• WHAT YOU HAVE TO DO
Take the records below and set down exactly the lines from the one with "Jugadores principales" to the one with "AUJOURD’HUI", ends included; do not copy the pictures.

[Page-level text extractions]

[Start of Attachment]

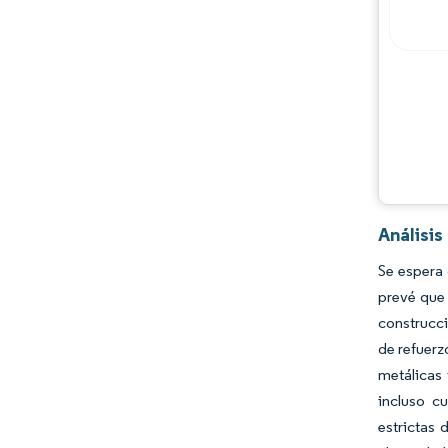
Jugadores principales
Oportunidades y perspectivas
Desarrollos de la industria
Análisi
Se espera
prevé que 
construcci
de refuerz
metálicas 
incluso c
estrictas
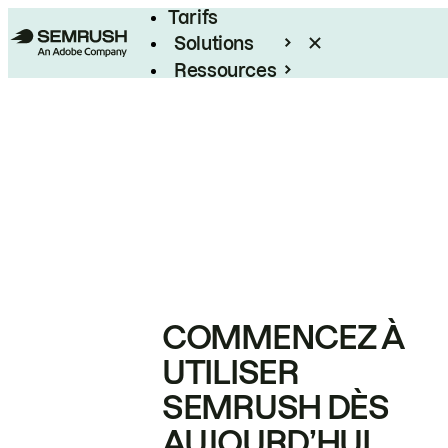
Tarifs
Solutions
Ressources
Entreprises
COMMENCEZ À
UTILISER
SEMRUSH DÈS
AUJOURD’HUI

[End of Attachment]
[Start of Attachment]

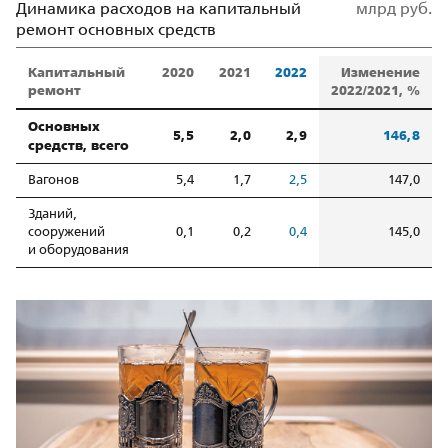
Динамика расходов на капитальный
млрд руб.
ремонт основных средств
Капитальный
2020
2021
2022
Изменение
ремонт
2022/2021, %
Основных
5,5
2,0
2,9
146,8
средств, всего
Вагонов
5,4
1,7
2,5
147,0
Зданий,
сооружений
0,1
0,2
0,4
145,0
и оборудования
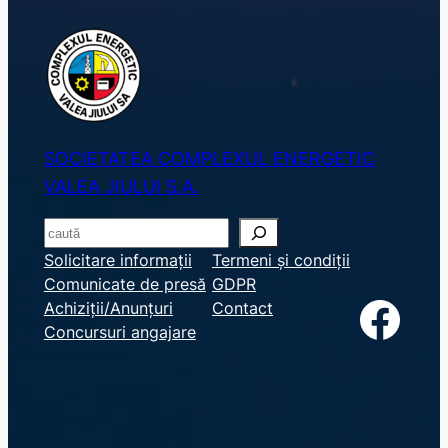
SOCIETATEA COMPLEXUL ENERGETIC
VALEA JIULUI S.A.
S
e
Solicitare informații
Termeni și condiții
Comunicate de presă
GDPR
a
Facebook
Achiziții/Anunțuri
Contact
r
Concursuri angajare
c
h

[End of Attachment]

• RESPONSE TO THE TASK
Jugadores principales
Oportunidades y perspectivas
Desarrollos de la industria
Análisi
Se espera
prevé que 
construcci
de refuerz
metálicas 
incluso c
estrictas
Tarifs
Solutions
Ressources
Entreprises
COMMENCEZ À
UTILISER
SEMRUSH DÈS
AUJOURD’HUI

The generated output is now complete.